Pots, raised beds, or in-ground?

Peas work in all three options.

In-ground is the standard. The unrestricted root run and the ability to install permanent trellising make in-ground productive.

Raised beds suit peas very well. Improved drainage helps through wet winters, and you can install a permanent trellis at the back of the bed. Peas don't need rich soil so a long-established bed with old compost works fine.

Pots are a real option, particularly for dwarf bush varieties. A 30cm pot supports 6–8 bush pea plants with a short stake or small trellis. Climbing varieties need a 40+ litre pot and a 1.5–2m trellis or stake. Use a free-draining potting mix; over-rich mix produces leafy plants with few pods.

Sunlight & water

Full sun to part shade — 4 to 8 hours daily. Peas tolerate more shade than most vegetables, particularly in warm climates where afternoon shade reduces heat stress.

Water consistently. Peas are sensitive to dry conditions during flowering and pod development — moisture stress at this stage causes flowers to drop. Mulch lightly.

When and how to harvest

Pick pods when they're plump and full but still bright green and crisp. Pods that have gone pale or feel waxy are past their best — the sugars have converted to starch.

Pick every 2–3 days during peak production. The more you pick, the more the plant produces. Stop picking and the plant decides its work is done and slows new flower production.

Peas don't store well — eat within a day or two of picking, or freeze immediately after blanching. The fresh-from-the-garden flavour disappears quickly.

Common problems

Powdery mildew is the most common pea problem in Australia, particularly toward the end of the season when conditions warm up. White dusty coating on leaves, plants decline quickly once it takes hold.
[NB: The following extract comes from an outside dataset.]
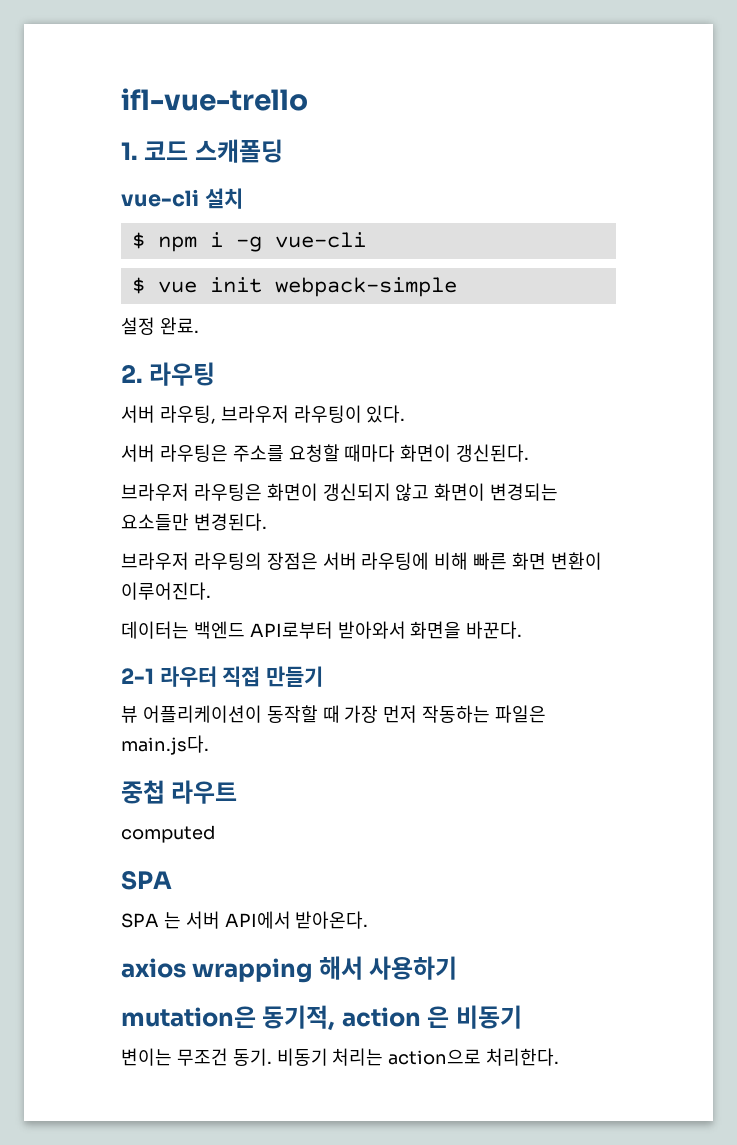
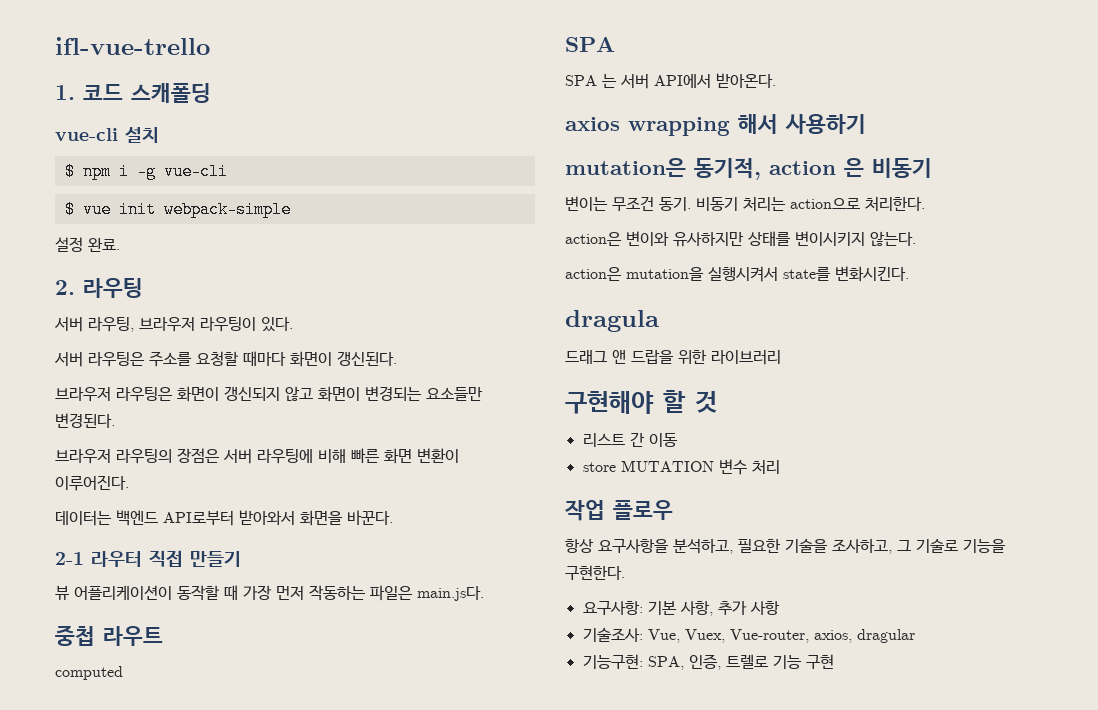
(560, 1057) none -> [565,231,916,247] [565,266,909,282] [565,310,659,332] [565,349,781,365] [565,390,717,414] [582,432,678,447] [582,459,780,475] [565,500,673,521] [565,538,1006,554] [565,565,625,580] [582,601,780,616] [582,627,915,643] [582,654,834,670] // action은 변이와 유사하지만 상태를 변이시키지 않는다. // action은 mutation을 실행시켜서 state를 변화시킨다. // dragula // 드래그 앤 드랍을 위한 라이브러리 // 구현해야 할 것 // 리스트 간 이동 // store MUTATION 변수 처리 // 작업 플로우 // 항상 요구사항을 분석하고, 필요한 기술을 조사하고, 그 기술로 기능을 구현한다. // 요구사항: 기본 사항, 추가 사항 // 기술조사: Vue, Vuex, Vue-router, axios, dragular // 기능구현: SPA, 인증, 트렐로 기능 구현

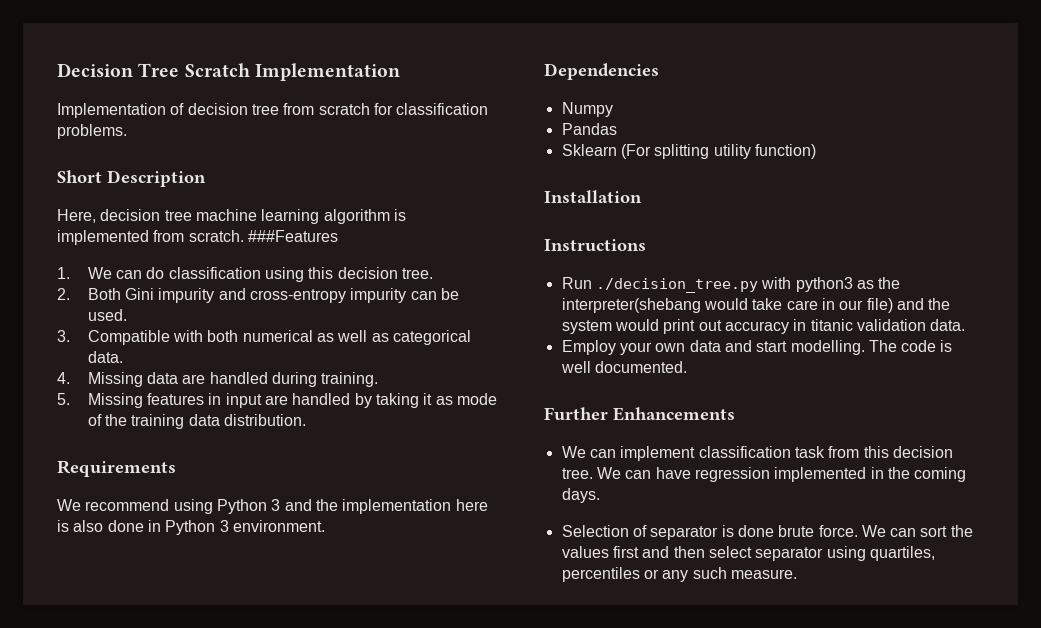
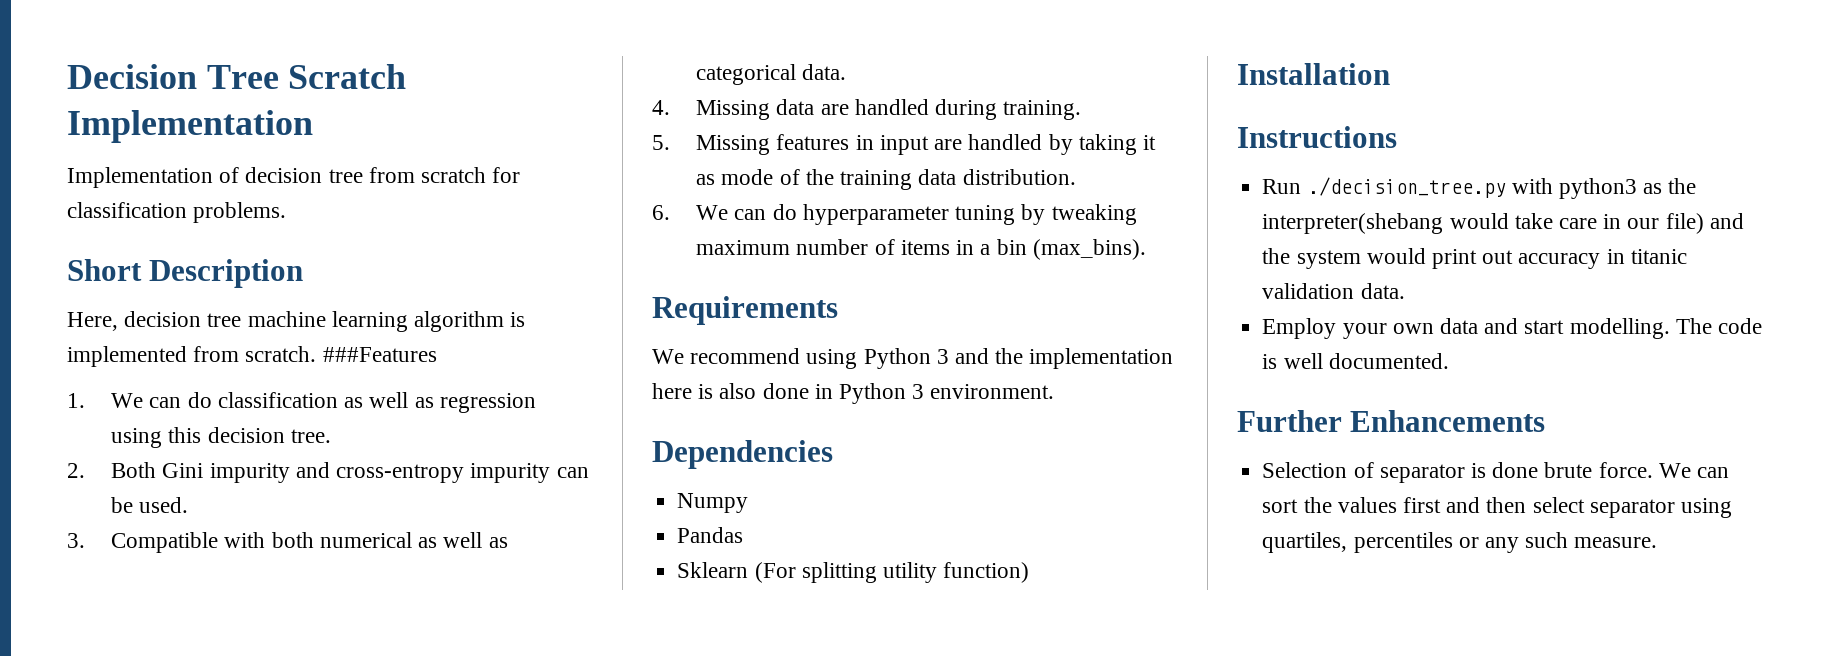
(261, 273) none -> [344,392,536,413] as well as regression
(307, 420) none -> [652,204,1137,225] [696,239,1146,260] // 6. We can do hyperparameter tuning by tweaking maximum number of items in a bin (max_bins).
[561,446,953,461] [561,467,967,482] [561,488,600,503] // We can implement classification task from this decision tree. We can have regression implemented in the coming days. -> (1546, 421) none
Choose resistant varieties; ensure good airflow with proper spacing; remove affected leaves promptly. A single planting that's been hit by mildew should be removed entirely once it stops producing.

Birds strip pea seeds and seedlings — pigeons are the worst offenders in suburban gardens. Net seedlings until they're 10cm tall and well-established.

Aphids cluster on tender new growth. Strong water spray usually controls them; encourage ladybirds and lacewings.

Flower drop without pod set is usually a heat problem — temperatures above 25°C cause flowers to abort. The fix is timing.

Companion planting

Plant near: Carrots, beans (different family — green or French beans share the nitrogen-fixing trait), radish, lettuce, brassicas, corn, cucumber.

Keep away from: All alliums (onion, garlic, chives, leek, spring onion) — alliums inhibit the soil bacteria that peas depend on for nitrogen fixing.

Australian varieties

Greenfeast — Classic Australian shelling pea. Tall climbing variety, productive over a long season. Reliable across cool-season climates.

Massey Gem — Bush variety, compact (60–80cm), good for smaller spaces. Australian-bred.

Telephone — Heritage variety, very tall climbing (2m+), excellent flavour. Heritage seed suppliers.

Sugar Snap — Edible-pod variety with thick, sweet pods. Eat pods and peas together. Climbing habit. Excellent for fresh eating.

Dwarf Sugar — Shorter sugar snap variety. Suits pots and small spaces.

Lincoln — Heritage shelling pea, sweet flavour. Climbing habit. Long productive season.